TASK BRIEF: Below are some records. Say in a single number how many of their lines include the word "ankle".

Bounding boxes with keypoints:
═══
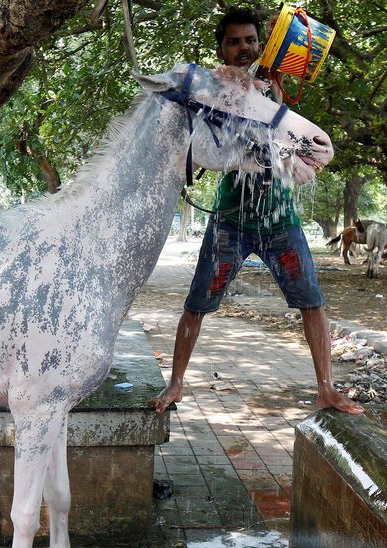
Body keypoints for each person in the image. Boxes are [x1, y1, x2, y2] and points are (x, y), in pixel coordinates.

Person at [149, 6, 363, 416]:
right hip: (231, 217)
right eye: (234, 42)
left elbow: (264, 97)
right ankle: (175, 385)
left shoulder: (272, 87)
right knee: (196, 305)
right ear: (223, 50)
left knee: (312, 303)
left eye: (250, 40)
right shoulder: (216, 86)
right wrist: (220, 78)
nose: (243, 48)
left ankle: (326, 389)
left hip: (280, 219)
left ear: (260, 45)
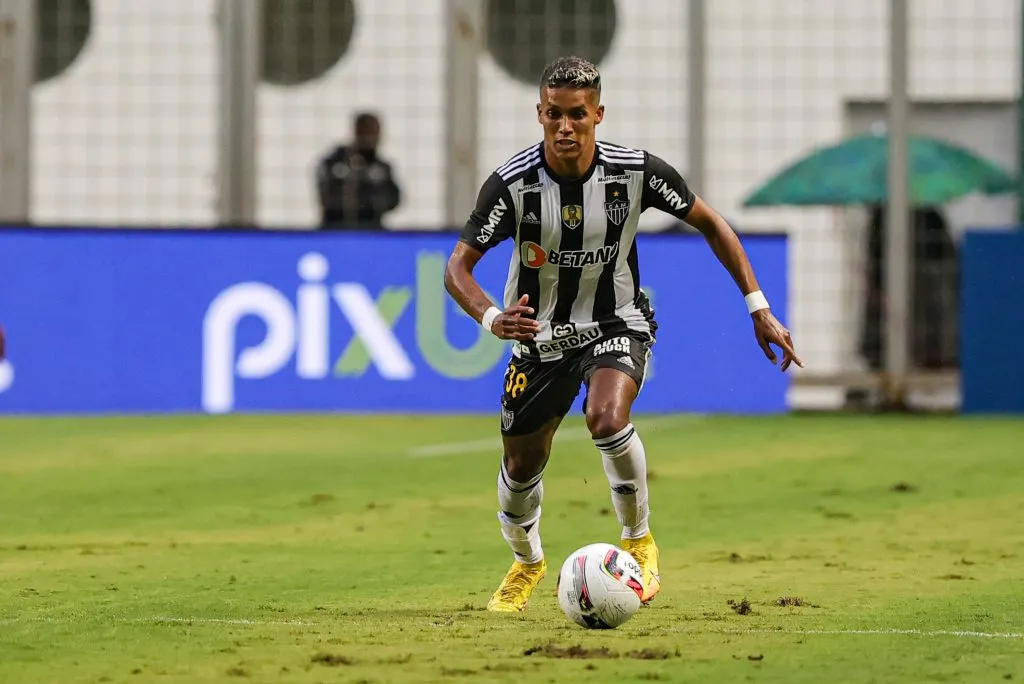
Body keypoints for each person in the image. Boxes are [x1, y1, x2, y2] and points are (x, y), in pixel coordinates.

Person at [443, 56, 802, 613]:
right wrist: (493, 318)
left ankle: (639, 541)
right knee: (519, 469)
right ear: (539, 114)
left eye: (578, 115)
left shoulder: (635, 173)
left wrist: (758, 306)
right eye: (555, 115)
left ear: (598, 115)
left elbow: (712, 222)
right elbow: (457, 269)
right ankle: (527, 563)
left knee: (606, 418)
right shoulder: (512, 186)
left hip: (617, 322)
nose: (566, 127)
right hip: (539, 339)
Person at [315, 112, 401, 229]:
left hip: (372, 230)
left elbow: (393, 201)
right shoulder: (334, 163)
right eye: (367, 133)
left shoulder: (381, 167)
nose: (372, 138)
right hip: (334, 230)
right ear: (357, 132)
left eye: (374, 133)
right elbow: (329, 198)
═══
EXPECTED ANSWER: 4